Project introduction

In 2012, Professor Christian Lehmann initiated a project on the documentation and description on the Kanakanavu language together with Ilka Wild.

The Kanakanavu documentation and description project had two primary goals:

  1. collection of a corpus of a wide variety of text types, which are linguistically analyzed and electronically stored in a database as a foundation for further investigation;
  2. sketch of the language system (phonology, grammar, lexicon) and of the setting of the language.

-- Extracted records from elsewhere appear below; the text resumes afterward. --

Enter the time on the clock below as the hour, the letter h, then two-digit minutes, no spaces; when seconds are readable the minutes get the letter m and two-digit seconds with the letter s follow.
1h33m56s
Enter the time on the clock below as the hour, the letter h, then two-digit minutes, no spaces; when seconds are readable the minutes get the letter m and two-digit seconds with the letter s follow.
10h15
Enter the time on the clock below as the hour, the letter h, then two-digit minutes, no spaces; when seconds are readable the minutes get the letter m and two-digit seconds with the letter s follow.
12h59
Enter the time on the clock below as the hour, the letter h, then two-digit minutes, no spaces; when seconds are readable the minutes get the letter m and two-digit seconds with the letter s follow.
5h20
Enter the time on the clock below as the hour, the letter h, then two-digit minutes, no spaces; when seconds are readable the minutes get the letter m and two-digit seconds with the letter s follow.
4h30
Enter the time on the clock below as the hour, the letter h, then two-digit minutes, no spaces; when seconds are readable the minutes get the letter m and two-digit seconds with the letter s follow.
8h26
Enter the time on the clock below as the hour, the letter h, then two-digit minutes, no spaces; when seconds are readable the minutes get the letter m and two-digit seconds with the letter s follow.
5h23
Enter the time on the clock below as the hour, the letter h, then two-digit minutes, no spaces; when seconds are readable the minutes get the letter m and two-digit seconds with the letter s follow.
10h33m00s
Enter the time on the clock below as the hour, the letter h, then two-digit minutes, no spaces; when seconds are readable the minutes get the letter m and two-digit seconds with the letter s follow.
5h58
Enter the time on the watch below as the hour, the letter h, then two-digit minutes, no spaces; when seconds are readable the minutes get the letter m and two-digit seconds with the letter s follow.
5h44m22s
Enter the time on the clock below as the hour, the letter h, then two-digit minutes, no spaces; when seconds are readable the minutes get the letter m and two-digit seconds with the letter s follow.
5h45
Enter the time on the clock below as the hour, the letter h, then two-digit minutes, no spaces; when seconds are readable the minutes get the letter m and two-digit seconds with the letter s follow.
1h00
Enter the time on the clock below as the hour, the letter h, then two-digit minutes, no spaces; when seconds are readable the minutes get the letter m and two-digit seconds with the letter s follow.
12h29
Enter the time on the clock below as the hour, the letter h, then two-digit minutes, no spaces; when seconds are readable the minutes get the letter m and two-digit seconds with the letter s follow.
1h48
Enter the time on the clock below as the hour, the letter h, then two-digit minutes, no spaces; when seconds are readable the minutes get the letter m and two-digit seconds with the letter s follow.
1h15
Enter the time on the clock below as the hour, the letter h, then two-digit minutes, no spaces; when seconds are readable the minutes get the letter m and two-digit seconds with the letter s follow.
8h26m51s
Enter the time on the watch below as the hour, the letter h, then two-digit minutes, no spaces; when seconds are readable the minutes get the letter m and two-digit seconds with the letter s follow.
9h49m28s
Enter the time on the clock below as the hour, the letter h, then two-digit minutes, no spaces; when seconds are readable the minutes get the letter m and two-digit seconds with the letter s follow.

In consonance with these goals, the research team collected data beyond primary language material. This is essentially knowledge of the cultural and ethnological situation of the language group. The project comprised the following kinds of activities:

  1. In fieldwork periods, texts were recorded from consultants of the Kanakanavu group. It was intended to collect a broad range of different text types. However, because of the socio-linguistic situation of the tribe, narrow restrictions obtained with regard to the variety of text genres and types obtainable. The texts have been digitized, transcribed and analyzed in Toolbox; the video and audio records have been annotated in ELAN. Available older texts have been incorporated into the corpus in an updated form. Cultural knowledge still available from informants is included in the documentation.
  2. Special investigations concerned the ethnographic, cultural and socio-linguistic situation of the group in terms of the degree of sinicization, dialectal differences inside Kanakanavu, its difference from Saaroa, and the effects of linguistic endangerment on the structure of contemporary Kanakanavu.

The Kanakanavu documentation and description project was funded by the Chiang-Ching-Kuo Foundation, R.O.C. from 2012 until 2015.

The team would like to thank the foundation for their support during the grant period.